• **Prompt**:
Please pick out and copy every line of the material below that contains the word "above".
----- Data lines
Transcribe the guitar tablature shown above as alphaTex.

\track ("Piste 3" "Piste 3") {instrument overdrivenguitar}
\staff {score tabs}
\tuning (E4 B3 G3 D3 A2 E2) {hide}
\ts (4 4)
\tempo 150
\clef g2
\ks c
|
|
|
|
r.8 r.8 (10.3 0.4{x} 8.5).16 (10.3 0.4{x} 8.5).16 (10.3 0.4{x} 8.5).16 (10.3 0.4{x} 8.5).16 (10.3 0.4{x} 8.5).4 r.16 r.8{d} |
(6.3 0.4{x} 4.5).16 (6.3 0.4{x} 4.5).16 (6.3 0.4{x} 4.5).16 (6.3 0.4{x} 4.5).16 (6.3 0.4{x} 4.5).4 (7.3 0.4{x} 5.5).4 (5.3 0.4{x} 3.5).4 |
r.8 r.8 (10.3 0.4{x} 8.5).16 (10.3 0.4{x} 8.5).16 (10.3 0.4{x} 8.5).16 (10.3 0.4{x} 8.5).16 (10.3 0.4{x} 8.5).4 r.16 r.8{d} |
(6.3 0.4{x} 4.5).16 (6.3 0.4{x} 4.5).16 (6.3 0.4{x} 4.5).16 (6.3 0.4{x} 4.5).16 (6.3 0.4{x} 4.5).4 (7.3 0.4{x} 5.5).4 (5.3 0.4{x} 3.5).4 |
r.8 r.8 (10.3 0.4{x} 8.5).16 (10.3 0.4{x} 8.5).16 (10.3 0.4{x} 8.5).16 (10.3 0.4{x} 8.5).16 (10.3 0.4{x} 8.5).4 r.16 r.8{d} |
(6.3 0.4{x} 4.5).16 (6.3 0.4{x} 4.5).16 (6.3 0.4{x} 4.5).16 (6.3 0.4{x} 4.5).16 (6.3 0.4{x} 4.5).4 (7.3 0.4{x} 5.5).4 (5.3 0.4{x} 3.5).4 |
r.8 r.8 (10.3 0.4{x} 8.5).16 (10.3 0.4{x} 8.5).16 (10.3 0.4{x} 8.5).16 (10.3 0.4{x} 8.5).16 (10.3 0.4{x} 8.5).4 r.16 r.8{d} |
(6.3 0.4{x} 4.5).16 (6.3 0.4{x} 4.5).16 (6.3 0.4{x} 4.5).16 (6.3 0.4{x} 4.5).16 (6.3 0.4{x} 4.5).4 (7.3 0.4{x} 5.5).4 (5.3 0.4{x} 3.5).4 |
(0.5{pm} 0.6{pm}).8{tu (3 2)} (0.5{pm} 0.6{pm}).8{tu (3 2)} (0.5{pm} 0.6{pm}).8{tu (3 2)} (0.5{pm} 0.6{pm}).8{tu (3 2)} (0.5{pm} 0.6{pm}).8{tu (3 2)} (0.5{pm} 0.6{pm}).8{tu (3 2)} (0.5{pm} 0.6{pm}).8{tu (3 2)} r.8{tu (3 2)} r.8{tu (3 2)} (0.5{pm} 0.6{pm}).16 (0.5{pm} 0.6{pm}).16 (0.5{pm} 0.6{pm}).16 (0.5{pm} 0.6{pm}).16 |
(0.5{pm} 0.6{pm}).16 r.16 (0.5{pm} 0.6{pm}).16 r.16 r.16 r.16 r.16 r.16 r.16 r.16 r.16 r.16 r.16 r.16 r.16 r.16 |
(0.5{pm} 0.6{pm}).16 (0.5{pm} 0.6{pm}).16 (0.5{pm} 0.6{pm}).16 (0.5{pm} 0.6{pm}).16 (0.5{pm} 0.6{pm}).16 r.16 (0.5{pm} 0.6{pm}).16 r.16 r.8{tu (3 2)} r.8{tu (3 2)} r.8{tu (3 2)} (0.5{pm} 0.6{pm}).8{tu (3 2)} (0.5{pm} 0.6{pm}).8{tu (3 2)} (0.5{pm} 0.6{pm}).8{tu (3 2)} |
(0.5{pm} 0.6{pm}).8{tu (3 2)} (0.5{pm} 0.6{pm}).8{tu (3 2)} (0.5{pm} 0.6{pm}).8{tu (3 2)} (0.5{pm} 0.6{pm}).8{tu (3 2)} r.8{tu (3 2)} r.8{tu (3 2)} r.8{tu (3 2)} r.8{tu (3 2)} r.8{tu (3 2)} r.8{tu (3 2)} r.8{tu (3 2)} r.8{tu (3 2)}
----------
• **Answer in full**:
Transcribe the guitar tablature shown above as alphaTex.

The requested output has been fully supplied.